I am also converting everything to CD form for easier training access to different tracks, switching between lectures and meditations. Webmaster is working now to begin putting them on website, but is backed up. You can call for CD versions on 888 999 0555 office number. They are about 1 hour longer than the cassette tapes (4 CD’s vs. 3 tapes for any given day of teaching) and cost $10. more.
Unfortunately, the transcript project has been slowed down by my heavy travel and teaching schedule, demands of running Healing Tao summer university, and more recently, need to upgrade or rewrite parts of website (especially retreats) lost to virus in November. But a flood of written material is now accumulated and waiting to be edited and released. It is my top priority to finish as much of it as possible this spring along with a new Blissful Breathing video.
I plan to post on the articles page the first hour long introductory lecture to each course to give people a better idea of what is inside each audio course.
And I also plan to stay in regular touch with the cyber-taoist community via this discussion board. I get so many emails with good questions that it makes more sense to do it in this forum and share the insights. I learn a lot from people questions and from their experiences. I may eventually collate some of this materail into a FAQ section on the site.

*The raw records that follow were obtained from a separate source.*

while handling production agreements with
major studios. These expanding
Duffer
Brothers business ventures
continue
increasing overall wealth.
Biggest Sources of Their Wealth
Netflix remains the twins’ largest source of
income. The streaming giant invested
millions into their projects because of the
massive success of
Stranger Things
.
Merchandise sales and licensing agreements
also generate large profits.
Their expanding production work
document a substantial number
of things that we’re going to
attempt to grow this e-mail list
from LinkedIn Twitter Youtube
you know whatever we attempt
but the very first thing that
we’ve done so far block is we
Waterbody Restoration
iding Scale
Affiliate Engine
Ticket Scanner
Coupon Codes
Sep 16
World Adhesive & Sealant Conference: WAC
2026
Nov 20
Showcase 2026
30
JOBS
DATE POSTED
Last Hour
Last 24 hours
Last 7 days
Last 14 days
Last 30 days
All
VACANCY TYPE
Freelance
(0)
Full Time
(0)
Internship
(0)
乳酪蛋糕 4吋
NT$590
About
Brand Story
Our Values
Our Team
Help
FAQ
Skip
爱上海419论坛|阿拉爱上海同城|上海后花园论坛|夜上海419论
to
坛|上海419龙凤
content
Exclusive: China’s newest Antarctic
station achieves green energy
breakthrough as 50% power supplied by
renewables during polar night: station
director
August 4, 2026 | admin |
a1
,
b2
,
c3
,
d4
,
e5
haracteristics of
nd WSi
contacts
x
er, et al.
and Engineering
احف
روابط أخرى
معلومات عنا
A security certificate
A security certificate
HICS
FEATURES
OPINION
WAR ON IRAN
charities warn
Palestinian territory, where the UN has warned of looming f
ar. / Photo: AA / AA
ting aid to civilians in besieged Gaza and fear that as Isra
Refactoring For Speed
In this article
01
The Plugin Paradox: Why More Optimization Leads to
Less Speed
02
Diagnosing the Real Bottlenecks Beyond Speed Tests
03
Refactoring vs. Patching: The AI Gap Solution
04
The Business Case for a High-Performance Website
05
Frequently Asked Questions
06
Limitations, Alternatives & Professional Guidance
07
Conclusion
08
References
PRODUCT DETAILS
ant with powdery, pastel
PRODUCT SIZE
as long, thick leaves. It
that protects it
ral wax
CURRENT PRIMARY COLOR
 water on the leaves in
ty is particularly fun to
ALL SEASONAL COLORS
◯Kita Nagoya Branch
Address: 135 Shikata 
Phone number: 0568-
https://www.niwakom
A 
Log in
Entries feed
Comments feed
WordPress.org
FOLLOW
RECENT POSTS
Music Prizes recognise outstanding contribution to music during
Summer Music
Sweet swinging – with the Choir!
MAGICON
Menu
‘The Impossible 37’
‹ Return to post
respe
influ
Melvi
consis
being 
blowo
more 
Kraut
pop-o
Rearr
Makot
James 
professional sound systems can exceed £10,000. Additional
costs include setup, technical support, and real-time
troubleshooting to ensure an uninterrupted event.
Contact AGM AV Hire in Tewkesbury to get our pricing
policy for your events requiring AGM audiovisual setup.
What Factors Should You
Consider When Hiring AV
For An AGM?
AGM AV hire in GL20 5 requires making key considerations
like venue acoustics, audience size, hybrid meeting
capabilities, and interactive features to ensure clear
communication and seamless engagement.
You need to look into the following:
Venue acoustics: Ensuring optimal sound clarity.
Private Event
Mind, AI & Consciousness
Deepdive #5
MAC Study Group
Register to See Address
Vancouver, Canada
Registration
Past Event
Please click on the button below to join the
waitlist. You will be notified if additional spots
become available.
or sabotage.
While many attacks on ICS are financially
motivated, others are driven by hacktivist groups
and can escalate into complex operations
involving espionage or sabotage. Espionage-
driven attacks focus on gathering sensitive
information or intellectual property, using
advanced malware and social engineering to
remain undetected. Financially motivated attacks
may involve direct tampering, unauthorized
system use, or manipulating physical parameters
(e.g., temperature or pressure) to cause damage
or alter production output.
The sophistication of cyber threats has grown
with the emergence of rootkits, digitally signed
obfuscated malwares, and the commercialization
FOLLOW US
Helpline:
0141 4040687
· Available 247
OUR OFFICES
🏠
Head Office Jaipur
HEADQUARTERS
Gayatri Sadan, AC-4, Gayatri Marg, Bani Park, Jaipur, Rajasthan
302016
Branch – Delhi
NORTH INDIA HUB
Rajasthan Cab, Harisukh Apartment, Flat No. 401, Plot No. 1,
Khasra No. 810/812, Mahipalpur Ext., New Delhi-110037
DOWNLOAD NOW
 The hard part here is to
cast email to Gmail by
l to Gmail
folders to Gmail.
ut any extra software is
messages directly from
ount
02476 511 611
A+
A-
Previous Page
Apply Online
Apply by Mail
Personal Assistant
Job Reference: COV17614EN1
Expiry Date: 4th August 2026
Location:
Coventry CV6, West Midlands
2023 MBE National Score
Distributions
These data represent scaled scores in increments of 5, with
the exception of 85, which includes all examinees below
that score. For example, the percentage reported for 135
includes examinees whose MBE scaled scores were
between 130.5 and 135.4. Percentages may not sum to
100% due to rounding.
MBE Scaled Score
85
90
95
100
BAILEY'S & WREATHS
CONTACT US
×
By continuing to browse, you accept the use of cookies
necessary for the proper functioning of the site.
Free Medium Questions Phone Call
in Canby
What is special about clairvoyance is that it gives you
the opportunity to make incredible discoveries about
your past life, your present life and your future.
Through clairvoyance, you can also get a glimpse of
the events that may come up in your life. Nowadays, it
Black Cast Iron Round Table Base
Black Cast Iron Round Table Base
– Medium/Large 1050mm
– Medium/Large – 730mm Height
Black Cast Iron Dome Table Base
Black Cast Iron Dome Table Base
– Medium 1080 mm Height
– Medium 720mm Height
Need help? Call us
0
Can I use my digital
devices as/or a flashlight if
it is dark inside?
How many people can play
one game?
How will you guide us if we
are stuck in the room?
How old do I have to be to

So yes, its coming, I’m working on it as we “speak”.
chi,
MichaelMarch 6, 2005 at 6:10 am #3009Forgot to mention Livia Kohn’s anthology, The Taoist Experience.
I think it is betterfor a new reader than Cleary’s Energy, Vitality, Spirit.
Both quote from a wide range of texts and give the flavor of different taoists ways of thinking, but liv’a’s book is more lively and better illustrated.If your friend wants the best short introduction to Taoist alchemical thinking, then probably the classic here is Chang Po Tuan’s The Inner Teaching of Taoism (Shambala), originally called the 400 words on the Gold Elixir. It also has lots of diagrams on Tao cosmology.
michael
March 7, 2005 at 5:57 am #3011If he seeks feeling, audio might be fast track.
Unless he is extreme fast reader, he will get a lot in same time. And if he is, he is already attuning: and he can still do it via audio.Also: find the best person you know. Give your friend his (her?) work. ‘taoism’ is people and energy, not history or secondary food.
March 7, 2005 at 6:53 am #3013…of all practitioners you respect.